The tasks -
A – Can you repeat the passage on funeral expenses word for word, beginning at "In fact, funeral" and stopping after "expense was disallowed."?
B – How would the passage on responsibility for funeral expenses go on? Write what follows its last sentence.

Reading text -
In fact, funeral expenses of $10,800 in this estate were held to be mostly excessive considering that the deceased was insolvent, even to the extent that the funeral lunch and expense was disallowed.
The court went on to give an interesting discussion as to the responsibility for funeral expenses and how it  has been applied in a few situations.
Responsibility for Funeral Expenses
11      The first question is which entity is responsible for the funeral expenses. Professor G.H.L. Fridman in Restitution, (2nd ed.) (Carswell, 1992) summarizes the law at pp. 279-80:
The primary responsibility for insuring the burial of a deceased person falls on the personal representative of the deceased, who will in turn be entitled to an indemnity for expenses in this regard out [of] the estate as a first charge. Where the estate is inadequate to bear the burden, a secondary responsibility falls on the person responsible in law for the support of the deceased. Thus, the surviving spouse will be responsible for the burial of a spouse, and the parent for the burial of a child in the absence of a surviving spouse. Where provincial legislation casts a duty on a child to support a parent, the child should also be responsible for the burial of a parent in whatever order the support duty with respect to the deceased person’s parents and spouse is apportioned. It has also been suggested that there is a common law duty to bury on any landowner or householder on whose premises the deceased has died. As well, in Canada, a statutory duty is imposed on municipalities to bury an unclaimed body discovered within their limits. The legislation would appear to establish that the statutory duty on the municipality is one of last resort.

[Stored records]

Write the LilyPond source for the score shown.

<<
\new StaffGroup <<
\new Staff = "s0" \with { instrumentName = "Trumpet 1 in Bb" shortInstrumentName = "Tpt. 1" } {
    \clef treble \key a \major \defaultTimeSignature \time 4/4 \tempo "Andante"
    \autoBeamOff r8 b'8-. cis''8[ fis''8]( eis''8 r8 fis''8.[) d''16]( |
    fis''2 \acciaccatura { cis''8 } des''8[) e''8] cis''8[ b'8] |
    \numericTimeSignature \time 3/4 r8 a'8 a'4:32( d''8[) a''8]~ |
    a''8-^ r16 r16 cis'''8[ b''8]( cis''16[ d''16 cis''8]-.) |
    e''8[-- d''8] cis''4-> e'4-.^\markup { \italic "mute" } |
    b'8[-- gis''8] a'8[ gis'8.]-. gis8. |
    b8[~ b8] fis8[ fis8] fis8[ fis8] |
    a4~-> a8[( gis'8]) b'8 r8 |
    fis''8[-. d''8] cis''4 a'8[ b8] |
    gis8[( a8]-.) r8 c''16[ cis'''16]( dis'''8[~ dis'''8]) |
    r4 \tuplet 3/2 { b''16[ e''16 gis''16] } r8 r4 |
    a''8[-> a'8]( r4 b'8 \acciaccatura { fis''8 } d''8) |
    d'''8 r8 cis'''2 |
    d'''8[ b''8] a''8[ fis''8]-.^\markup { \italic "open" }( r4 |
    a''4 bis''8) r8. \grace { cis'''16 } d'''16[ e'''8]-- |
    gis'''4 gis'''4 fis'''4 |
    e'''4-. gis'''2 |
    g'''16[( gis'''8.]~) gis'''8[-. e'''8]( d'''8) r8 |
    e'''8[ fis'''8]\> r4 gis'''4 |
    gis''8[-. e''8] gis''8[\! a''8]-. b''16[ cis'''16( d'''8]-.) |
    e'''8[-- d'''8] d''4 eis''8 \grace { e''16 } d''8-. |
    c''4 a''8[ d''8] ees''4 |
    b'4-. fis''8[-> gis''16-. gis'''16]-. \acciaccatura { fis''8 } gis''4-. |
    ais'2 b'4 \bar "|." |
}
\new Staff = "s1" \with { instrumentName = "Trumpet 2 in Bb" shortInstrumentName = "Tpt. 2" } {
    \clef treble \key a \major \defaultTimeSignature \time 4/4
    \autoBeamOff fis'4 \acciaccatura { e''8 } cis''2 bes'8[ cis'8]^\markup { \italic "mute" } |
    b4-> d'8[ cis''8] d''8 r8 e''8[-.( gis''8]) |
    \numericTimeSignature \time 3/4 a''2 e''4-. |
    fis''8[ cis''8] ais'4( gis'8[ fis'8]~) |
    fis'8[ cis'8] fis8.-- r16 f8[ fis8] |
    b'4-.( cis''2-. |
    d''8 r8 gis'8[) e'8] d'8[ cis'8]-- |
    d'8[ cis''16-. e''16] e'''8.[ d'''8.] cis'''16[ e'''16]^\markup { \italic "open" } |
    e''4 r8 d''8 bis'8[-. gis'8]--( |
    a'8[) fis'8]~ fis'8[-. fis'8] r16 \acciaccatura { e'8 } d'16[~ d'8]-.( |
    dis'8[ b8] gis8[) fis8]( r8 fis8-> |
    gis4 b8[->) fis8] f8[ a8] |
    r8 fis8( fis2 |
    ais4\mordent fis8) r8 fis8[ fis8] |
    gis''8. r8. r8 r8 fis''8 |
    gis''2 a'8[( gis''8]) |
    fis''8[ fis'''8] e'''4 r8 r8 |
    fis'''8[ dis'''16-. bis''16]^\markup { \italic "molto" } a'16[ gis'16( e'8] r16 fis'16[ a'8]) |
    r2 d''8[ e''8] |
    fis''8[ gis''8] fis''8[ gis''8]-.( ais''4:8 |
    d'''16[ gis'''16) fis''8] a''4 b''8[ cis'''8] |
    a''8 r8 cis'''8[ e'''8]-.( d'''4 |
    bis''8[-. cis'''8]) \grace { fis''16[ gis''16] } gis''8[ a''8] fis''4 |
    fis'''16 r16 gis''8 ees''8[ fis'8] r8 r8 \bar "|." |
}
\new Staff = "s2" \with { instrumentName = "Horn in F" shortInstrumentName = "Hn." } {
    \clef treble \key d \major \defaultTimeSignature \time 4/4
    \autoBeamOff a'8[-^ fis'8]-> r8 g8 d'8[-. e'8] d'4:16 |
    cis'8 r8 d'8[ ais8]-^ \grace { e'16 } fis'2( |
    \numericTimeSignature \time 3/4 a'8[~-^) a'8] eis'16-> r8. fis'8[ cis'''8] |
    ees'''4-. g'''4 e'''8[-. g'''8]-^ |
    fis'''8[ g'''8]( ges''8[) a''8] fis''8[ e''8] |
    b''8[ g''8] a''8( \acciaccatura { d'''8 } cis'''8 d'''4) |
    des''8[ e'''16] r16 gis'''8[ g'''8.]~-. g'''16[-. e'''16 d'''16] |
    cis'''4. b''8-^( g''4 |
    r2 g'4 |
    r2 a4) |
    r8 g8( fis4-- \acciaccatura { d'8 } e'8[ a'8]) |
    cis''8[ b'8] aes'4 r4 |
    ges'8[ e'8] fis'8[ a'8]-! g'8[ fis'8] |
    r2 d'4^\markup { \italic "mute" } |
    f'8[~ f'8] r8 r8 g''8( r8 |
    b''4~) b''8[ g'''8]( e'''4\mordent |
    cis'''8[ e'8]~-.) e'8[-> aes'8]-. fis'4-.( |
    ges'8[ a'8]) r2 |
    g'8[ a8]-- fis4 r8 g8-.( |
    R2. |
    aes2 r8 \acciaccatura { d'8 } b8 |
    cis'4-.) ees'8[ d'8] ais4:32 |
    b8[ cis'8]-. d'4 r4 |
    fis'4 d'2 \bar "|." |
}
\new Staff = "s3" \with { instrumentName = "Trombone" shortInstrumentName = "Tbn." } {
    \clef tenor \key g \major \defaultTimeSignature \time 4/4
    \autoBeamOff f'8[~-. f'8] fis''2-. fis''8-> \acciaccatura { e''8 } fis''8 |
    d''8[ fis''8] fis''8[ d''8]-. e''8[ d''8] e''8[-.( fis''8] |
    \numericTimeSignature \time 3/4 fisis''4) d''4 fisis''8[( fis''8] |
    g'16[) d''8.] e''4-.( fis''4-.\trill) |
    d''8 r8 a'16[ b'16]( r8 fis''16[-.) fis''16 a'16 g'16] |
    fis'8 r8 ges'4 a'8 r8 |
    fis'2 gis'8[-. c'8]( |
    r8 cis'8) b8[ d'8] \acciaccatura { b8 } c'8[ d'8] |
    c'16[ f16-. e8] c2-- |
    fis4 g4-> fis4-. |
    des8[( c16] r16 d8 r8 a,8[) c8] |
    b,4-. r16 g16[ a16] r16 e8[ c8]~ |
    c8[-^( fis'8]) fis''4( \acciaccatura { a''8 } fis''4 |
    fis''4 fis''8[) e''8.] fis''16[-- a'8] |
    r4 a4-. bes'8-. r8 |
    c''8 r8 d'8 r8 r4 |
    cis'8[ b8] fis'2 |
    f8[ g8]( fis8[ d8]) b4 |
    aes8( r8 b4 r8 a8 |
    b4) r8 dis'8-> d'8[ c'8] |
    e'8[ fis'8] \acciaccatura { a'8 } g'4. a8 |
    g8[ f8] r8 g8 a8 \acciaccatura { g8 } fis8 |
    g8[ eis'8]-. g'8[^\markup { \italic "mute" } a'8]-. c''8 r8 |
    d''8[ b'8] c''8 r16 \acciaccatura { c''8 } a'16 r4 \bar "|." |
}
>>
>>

Final answers -
A –
In fact, funeral expenses of $10,800 in this estate were held to be mostly excessive considering that the deceased was insolvent, even to the extent that the funeral lunch and expense was disallowed.

B –
Thus, primary responsibility for the burial of the deceased rests on his estate. Secondary liability will rest on the surviving spouse, parents, and children of the deceased in the order of support obligations under provincial law. Tertiary responsibility lies on the householder. Finally, a residual responsibility rests on the municipality within whose limits the deceased was discovered. (footnotes omitted)
In Alberta the residual responsibility for the burial of destitute or indigent persons falls on the Minister of Family and Social Services under Reg. 13 of the Cemeteries Act General Regulation, Alta. Reg. 249/98, and the residual responsibility for burial of unclaimed bodies essentially falls on the universities under s. 59 of the Universities Act, R.S.A. 1980, c. U-5. The responsibility at law for funeral expenses is not unlimited, and only extends to “reasonableexpenses.
12      In the will the deceased charged his estate with his funeral expenses. The estate is therefore primarily responsible for the funeral expenses at law and by its terms.
13      At common law a spouse is responsible for the funeral expenses of his or her deceased spouse. The rule originally only applied to husbands, but it has applied to both spouses since wives became entitled to their own estates. This rule applies whether the deceased and the surviving spouse were separated or not: Davey v. Cornwallis (1930), [1931] 1 W.W.R. 1 (Man. C.A.) (citing English authority) and Routtu v. Routtu (1954), [1955] 1 D.L.R. 627 (N.B. Co. Ct.). In this latter case the mother died in the house of her son. He had to bury her, but was able to recover from his father who had a higher obligation to bear the expense.
Accordingly, in this action the Respondent personal representative, being the surviving spouse, would be responsible for the funeral expenses at common law next after the estate. The spouse is only liable for any shortfall in the estate, the estate being primarily liable: Pearce v. Diensthuber (1977), 17 O.R. (2d) 401, 81 D.L.R. (3d) 286 (Ont. C.A.). Here there were sufficient assets in the estate before the C.C.R.A. was paid, so this rule is not engaged.
14      Where one party pays funeral expenses, he or she is generally able to recover them from any person who has a higher obligation to pay them, even if that person had no input into or even knowledge of the funeral: Schara Tzedeck v. Royal Trust Co. (1952), [1953] 1 S.C.R. 31 (S.C.C.) at p. 37.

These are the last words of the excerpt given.